Copy out every line holding the string "Left" from the records below.

Images with localized body landmarks
+ + +

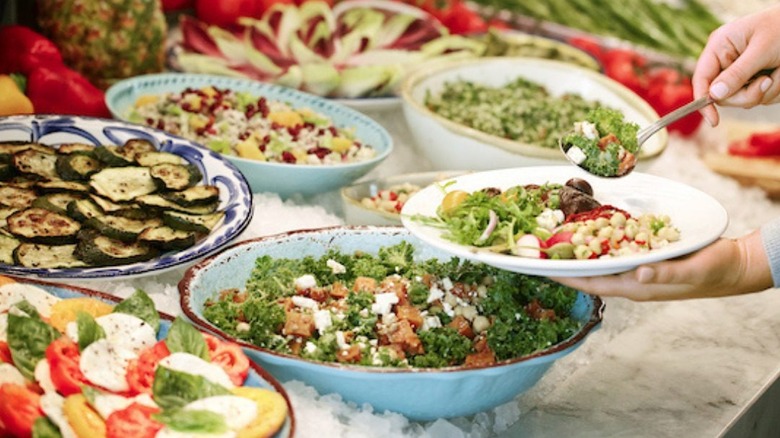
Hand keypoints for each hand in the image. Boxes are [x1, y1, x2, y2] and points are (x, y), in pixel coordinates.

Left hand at [550, 230, 772, 300]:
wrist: (735, 264)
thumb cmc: (716, 270)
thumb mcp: (693, 270)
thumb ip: (665, 273)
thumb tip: (638, 273)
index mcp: (637, 287)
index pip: (592, 283)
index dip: (566, 277)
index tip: (541, 269)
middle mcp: (632, 278)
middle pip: (589, 272)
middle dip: (564, 262)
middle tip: (538, 248)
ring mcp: (638, 267)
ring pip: (600, 259)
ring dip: (578, 249)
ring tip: (553, 237)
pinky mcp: (646, 254)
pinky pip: (616, 248)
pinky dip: (599, 239)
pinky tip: (587, 227)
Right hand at [692, 4, 779, 126]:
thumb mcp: (761, 50)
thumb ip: (738, 73)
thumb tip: (715, 95)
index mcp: (719, 47)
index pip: (702, 79)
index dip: (704, 101)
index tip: (713, 121)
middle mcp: (725, 61)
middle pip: (724, 95)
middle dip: (748, 94)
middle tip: (768, 81)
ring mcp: (740, 71)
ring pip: (744, 99)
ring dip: (767, 91)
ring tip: (779, 70)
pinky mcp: (754, 79)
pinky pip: (759, 97)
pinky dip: (774, 90)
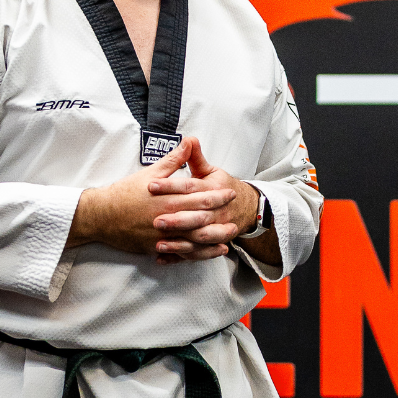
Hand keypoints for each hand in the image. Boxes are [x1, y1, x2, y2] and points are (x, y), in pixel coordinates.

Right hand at [66, 137, 237, 259]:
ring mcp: (162, 235)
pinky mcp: (156, 247)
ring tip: (229, 236)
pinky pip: (181, 252)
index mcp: (168, 198)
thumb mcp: (150, 173)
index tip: (230, 192)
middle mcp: (167, 217)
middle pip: (200, 218)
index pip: (198, 196)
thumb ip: (173, 160)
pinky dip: (198, 253)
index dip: (216, 194)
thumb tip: (188, 142)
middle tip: (236, 215)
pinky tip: (211, 252)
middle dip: (220, 217)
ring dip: (213, 238)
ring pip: (193, 239)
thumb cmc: (125, 193)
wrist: (102, 215)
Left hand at [147, 137, 263, 264]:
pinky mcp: (210, 243)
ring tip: (159, 242)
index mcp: (213, 190)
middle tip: (156, 220)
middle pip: (196, 216)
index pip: (190, 187)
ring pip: (198, 239)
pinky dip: (179, 257)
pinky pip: (196, 254)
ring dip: (179, 243)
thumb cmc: (221, 188)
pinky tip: (161, 257)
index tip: (151, 185)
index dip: (170, 185)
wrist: (246, 208)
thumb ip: (195, 157)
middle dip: (177, 219)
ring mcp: (215, 229)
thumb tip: (189, 139)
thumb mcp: (210, 171)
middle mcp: (216, 211)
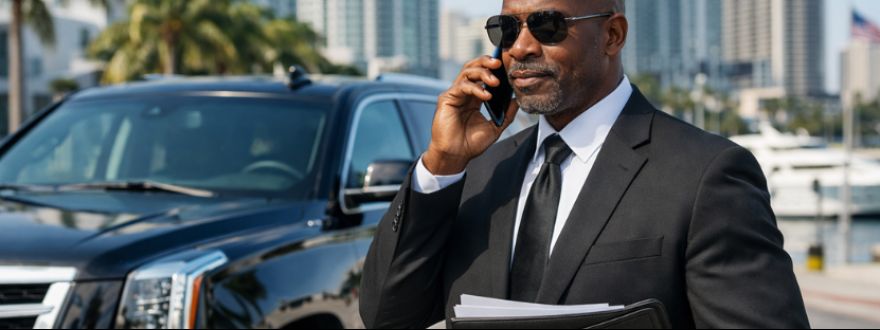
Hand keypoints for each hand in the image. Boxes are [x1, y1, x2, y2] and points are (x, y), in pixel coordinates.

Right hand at [423, 56, 519, 174]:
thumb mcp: (495, 127)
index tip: (507, 68)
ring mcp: (454, 94)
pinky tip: (486, 96)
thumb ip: (506, 114)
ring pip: (467, 72)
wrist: (455, 156)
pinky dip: (475, 88)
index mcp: (474, 98)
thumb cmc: (471, 144)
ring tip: (495, 82)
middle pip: (473, 67)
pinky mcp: (446, 99)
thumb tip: (517, 100)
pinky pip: (461, 86)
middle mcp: (463, 93)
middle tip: (499, 64)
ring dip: (482, 73)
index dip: (493, 69)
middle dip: (486, 62)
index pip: (483, 75)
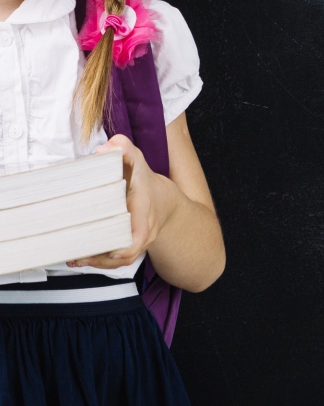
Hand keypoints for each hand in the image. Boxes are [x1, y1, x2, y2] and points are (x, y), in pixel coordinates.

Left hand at [66, 134, 176, 269]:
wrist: (163, 200)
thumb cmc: (144, 179)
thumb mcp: (136, 158)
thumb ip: (122, 148)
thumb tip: (102, 150)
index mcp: (145, 210)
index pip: (141, 233)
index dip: (128, 246)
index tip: (113, 252)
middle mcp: (145, 230)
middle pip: (127, 253)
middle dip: (103, 259)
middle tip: (78, 256)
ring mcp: (138, 242)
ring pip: (121, 260)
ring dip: (97, 262)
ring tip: (74, 259)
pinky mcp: (129, 247)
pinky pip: (117, 259)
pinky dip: (99, 261)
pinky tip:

+ + +

• **Result**
Left hand at [550, 230, 772, 300]:
Left hand at [147, 137, 263, 264]:
Left hand at [66, 134, 176, 269]:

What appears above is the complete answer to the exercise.